Isso tudo serve para eu explicar a natureza da minha crítica. Como era professora, e não me passava pela cabeça ser crítica literária, sempre resenhava um livro, minha intenção era explicar para o aluno porque aquela obra era boa e o que ela acrescentaria ao seu conhecimento. Quando escrevia uma crítica, não pensava num público, pensava num aluno que estava buscando os seus caminhos. E quando o autor era vivo – passei a me especializar em literatura contemporânea –, ele também estava no meu horizonte. E é assim até hoje. Quando escrevo sobre um livro, a figura do autor está presente. Sei que se trata de uma pessoa que viveu determinada experiência e que tentou passar isso para os outros através da palavra. É essa a natureza da minha crítica. Procuro ver como aquele livro está sintonizado no contexto em que ele surgiu. Isso, para mim, é fundamental. Trabalhar com o enfoque histórico oferece muito mais elementos para julgar uma obra. Nunca abri mão da consciência histórica nas minhas aulas. É através da literatura que podemos formar essa consciência com maior facilidade e realidade.

A minha grande preocupação, hoje, é exatamente a formação do professor. Ele tem de ser o mediador. Os convites que me chegam para falar diretamente ao aluno, eu recuso. Mas se é para falar com o professor e para dar cursos a ele, eu vou. Devido às minhas viagens, tenho descoberto que em todos os lugares há pequenos grupos que estão arregaçando as mangas, trabalhando, experimentando e produzindo. O que nos leva a perceber que está havendo uma revolução silenciosa. Gente que consegue uma bolsa, estuda aqui e ali e está se organizando, cheia de projetos. Vejo isso tanto nas bancas das quais tenho participado como nos minicursos que tenho dado. Realmente, é animador saber que num momento em que está tudo caindo aos pedaços e a vulgaridade parece estar por toda parte, há pessoas resistindo, e muito, conscientes de que é preciso fazer frente a tudo isso.

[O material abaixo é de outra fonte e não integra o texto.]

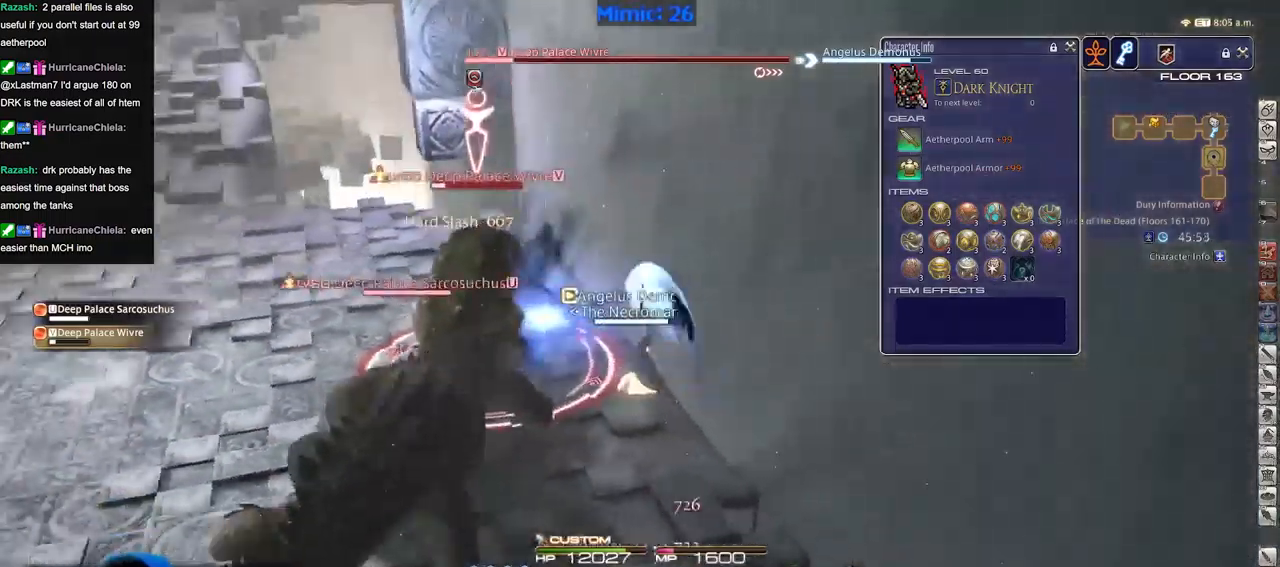
{"keys": ["a", "w"]}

Meus trabalhos de pesquisa em literatura também me proporcionaram descobrir que existe uma nova literatura infantil com um novo recado. Um gênero absolutamente sintonizado com a literatura adulta. Fato compreensível. Era preciso que alguns valores fossem vivenciados para que os escritores pudessem conseguir uma linguagem lúdica e acessível à criança. A literatura infantil já não é mais um gênero menor.

Fui dar um curso nos EUA e percebi que lá há uma movimentação na área de literatura infantil. Participei de várias reuniões para discutir esse gênero. Foi quando percebi que era preciso formar professores para trabalhar com essa nova literatura infantil. É uma nova visão de mundo, complexíssima, de total desconstrução do que está montado e que precisa atingir a criança desde o início do aprendizado. Ela precisa aprender a ver as coisas e não somente olhá-las. Criei uma área na USP em que os professores podem ter esse tipo de formação. Isso foi há vinte anos e hoje não estou mais nela. Consegui uma excelente sucessora, a professora Lúcia Góes, que também é escritora. Há duas disciplinas que precisam de senha para a matrícula porque as vagas não chegam para tanta gente: língua portuguesa e literatura infantil. Isso mostra o interesse dos professores em se preparar melhor. A minha crítica, na verdade, visa sempre mostrar caminhos dentro do problema de transformação que estamos vivendo. E a literatura está dando isso em forma de verdadeiras avalanches.